__GOAL OF THE EXERCISE__
Show me each line of the listing below where the word "flex" appears.

__EXERCISE DATA__
- - - - -

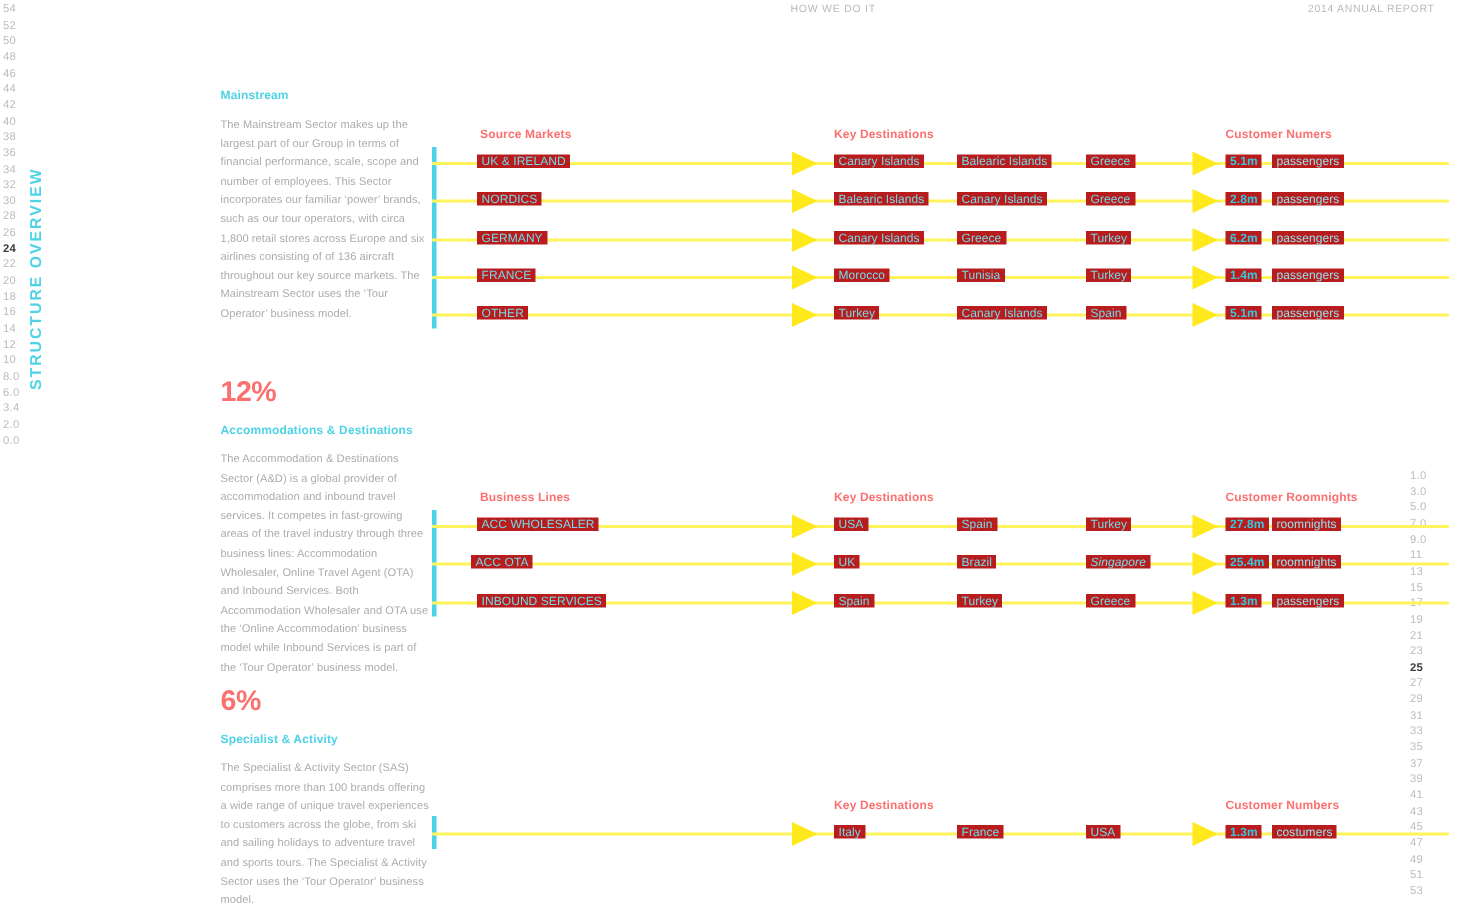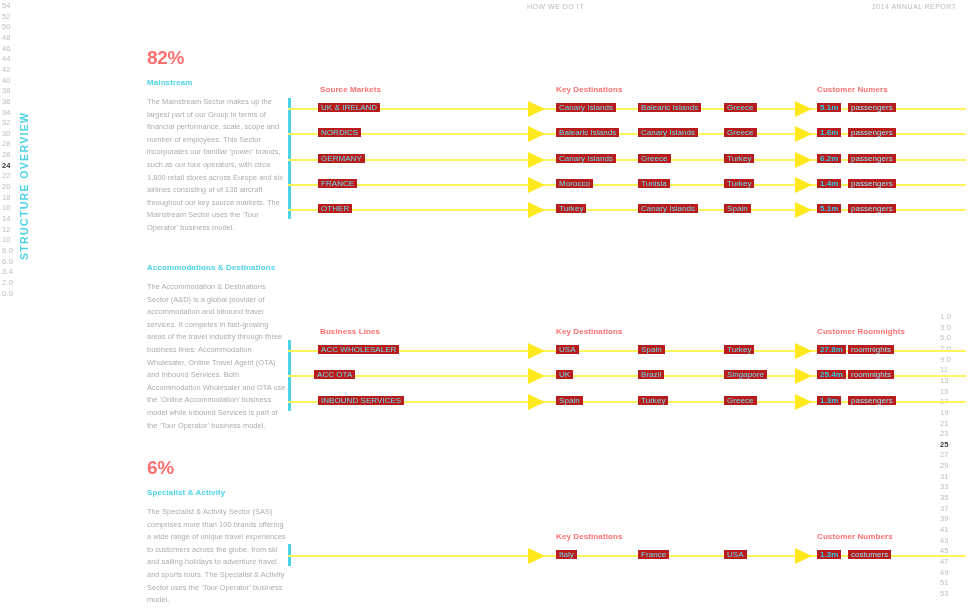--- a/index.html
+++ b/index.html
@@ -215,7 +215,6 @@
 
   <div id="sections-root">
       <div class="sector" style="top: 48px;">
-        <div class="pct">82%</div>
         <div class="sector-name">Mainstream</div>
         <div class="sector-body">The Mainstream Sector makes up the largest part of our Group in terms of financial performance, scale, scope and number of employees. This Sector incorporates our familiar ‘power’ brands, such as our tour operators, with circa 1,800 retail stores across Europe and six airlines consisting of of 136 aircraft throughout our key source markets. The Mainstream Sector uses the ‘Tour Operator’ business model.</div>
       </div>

- - - - -

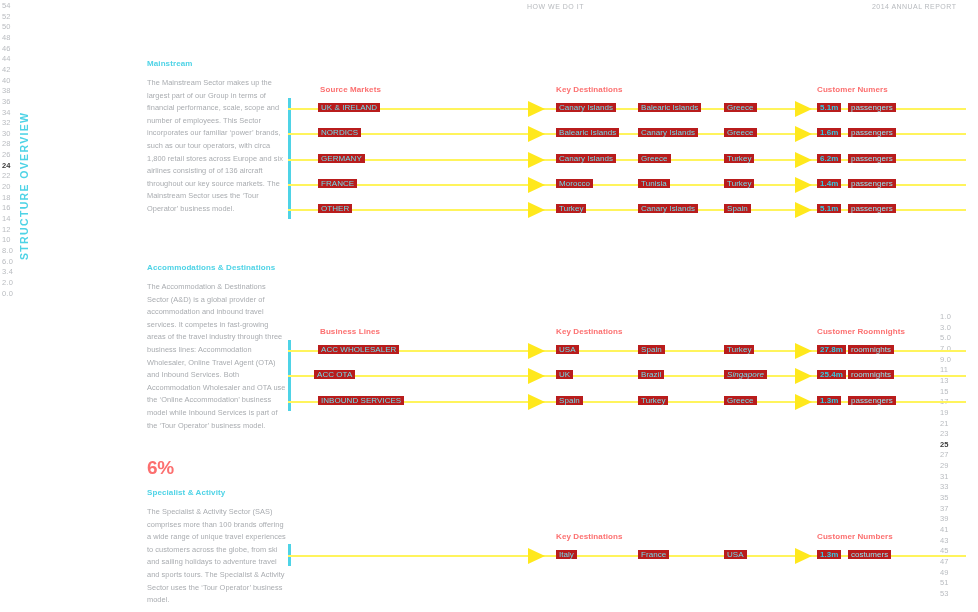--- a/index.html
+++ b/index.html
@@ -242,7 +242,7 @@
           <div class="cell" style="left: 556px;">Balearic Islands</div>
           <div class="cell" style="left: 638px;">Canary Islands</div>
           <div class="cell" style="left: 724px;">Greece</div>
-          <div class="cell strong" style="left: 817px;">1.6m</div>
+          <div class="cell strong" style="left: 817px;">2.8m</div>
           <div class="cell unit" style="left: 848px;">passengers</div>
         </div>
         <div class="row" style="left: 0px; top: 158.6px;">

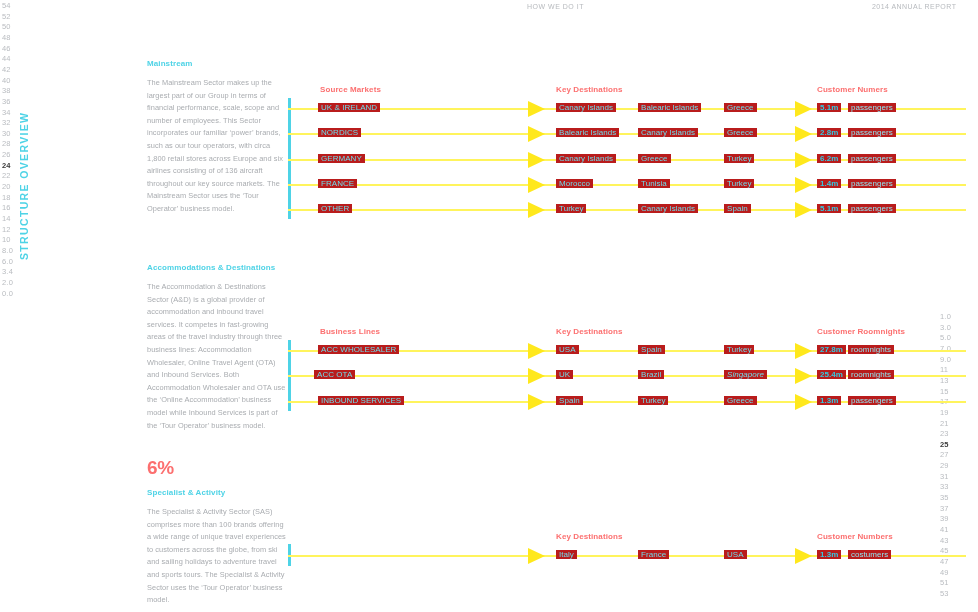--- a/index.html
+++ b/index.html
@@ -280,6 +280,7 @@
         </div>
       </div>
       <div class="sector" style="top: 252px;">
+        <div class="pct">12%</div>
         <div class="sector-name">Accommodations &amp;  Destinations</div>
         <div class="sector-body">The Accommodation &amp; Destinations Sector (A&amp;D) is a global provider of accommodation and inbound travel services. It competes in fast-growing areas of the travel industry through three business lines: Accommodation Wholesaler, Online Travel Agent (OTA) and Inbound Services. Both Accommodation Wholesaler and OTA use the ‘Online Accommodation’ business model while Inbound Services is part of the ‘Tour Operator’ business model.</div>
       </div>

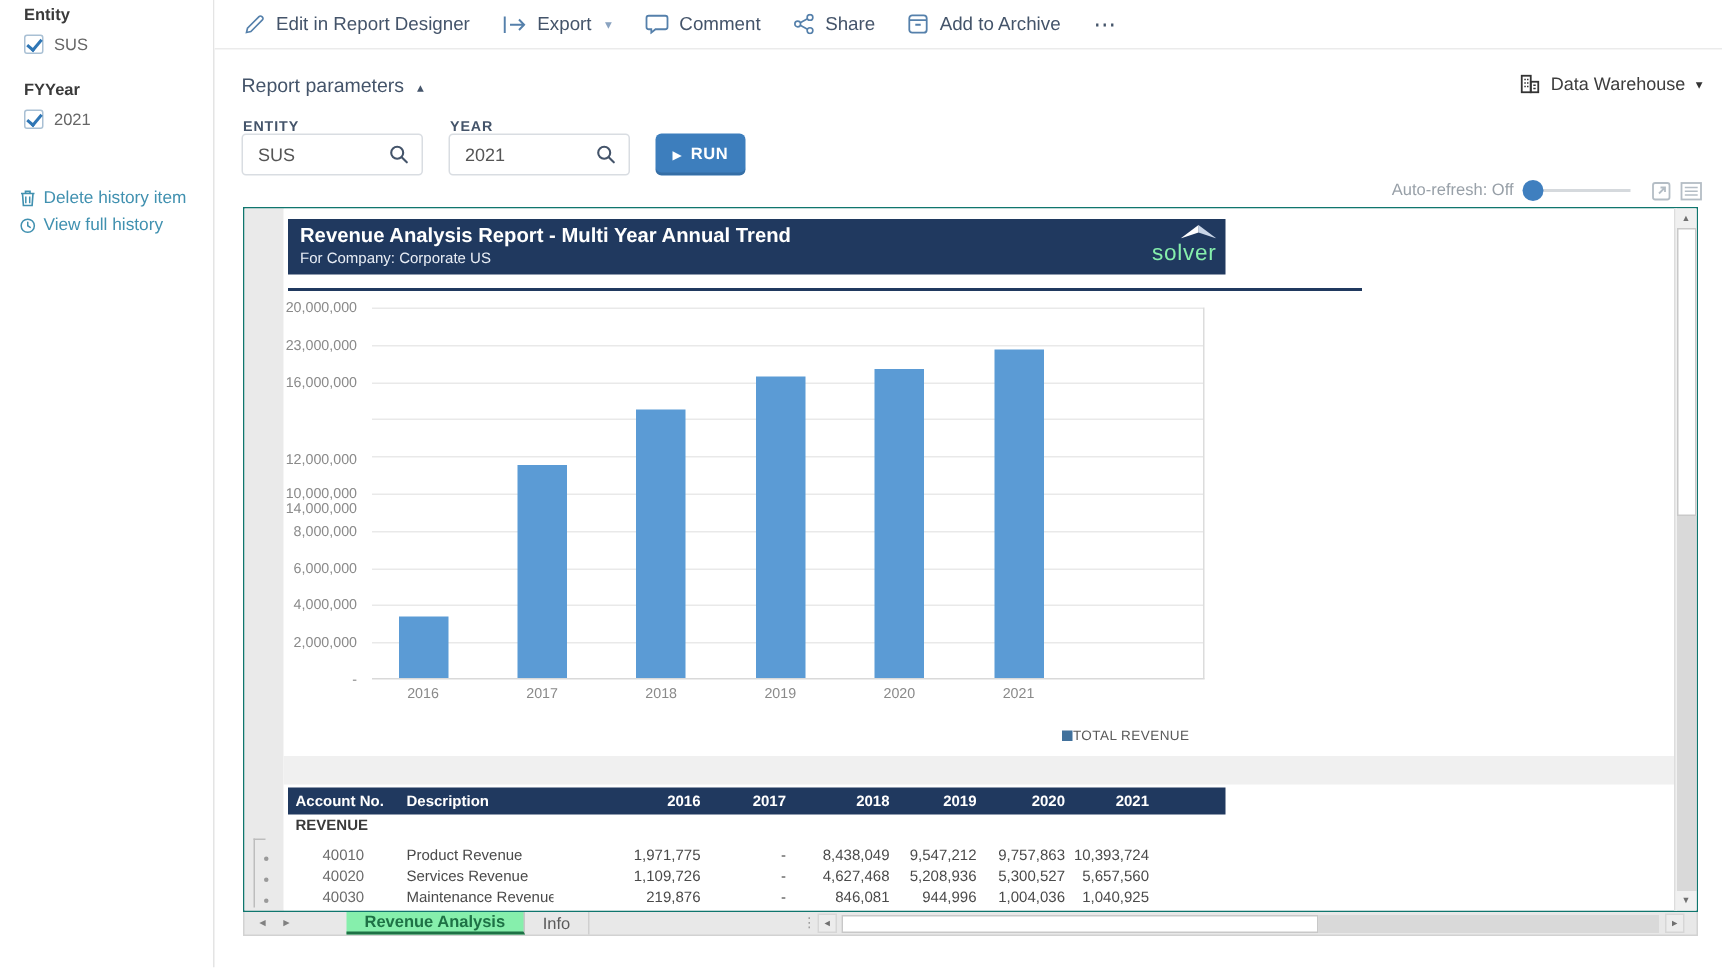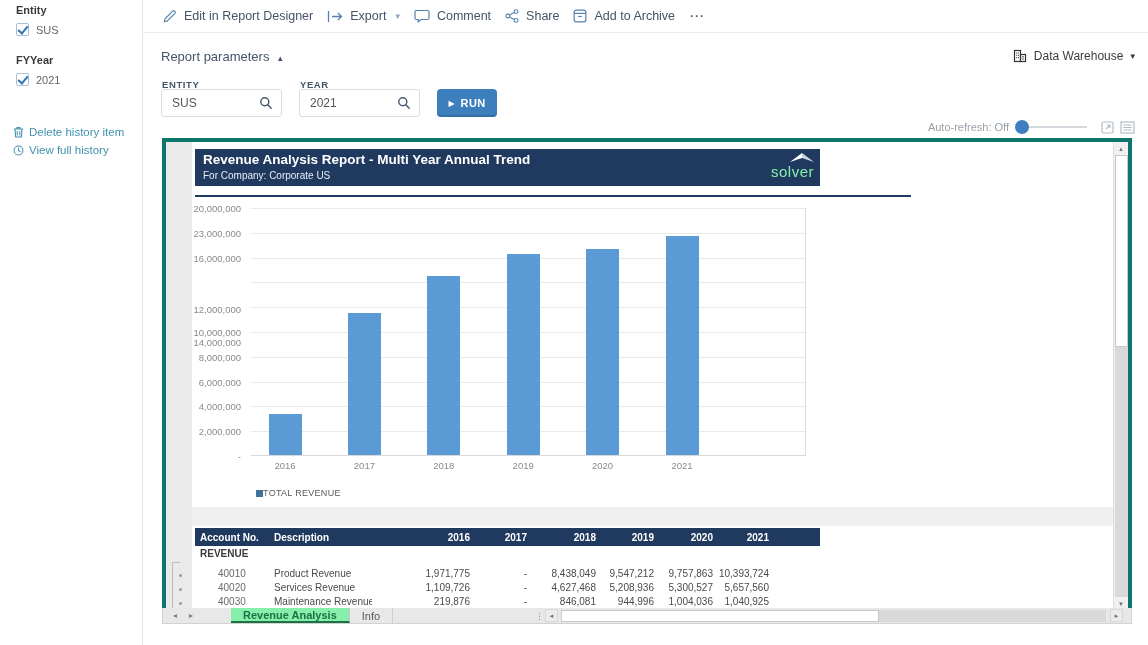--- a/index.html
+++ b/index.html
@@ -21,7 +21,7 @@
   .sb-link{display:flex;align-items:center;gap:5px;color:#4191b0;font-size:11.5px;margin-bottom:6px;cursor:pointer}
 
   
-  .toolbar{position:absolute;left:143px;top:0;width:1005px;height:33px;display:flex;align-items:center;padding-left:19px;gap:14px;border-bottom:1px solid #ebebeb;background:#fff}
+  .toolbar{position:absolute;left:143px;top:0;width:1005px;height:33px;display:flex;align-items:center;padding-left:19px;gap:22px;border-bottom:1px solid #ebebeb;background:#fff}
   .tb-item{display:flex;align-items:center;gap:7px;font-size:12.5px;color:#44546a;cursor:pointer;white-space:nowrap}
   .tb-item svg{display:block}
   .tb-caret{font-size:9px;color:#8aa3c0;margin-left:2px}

- - - - -

__OUTPUT BELOW__
   .sb-link{display:flex;align-items:center;gap:5px;color:#4191b0;font-size:11.5px;margin-bottom:6px;cursor:pointer}
-  .toolbar{position:absolute;left:143px;top:0;width:1005px;height:33px;display:flex;align-items:center;padding-left:19px;gap:14px;border-bottom:1px solid #ebebeb;background:#fff}
+  .toolbar{position:absolute;left:143px;top:0;width:1005px;height:33px;display:flex;align-items:center;padding-left:19px;gap:22px;border-bottom:1px solid #ebebeb;background:#fff}
   .tb-item{display:flex;align-items:center;gap:7px;font-size:12.5px;color:#44546a;cursor:pointer;white-space:nowrap}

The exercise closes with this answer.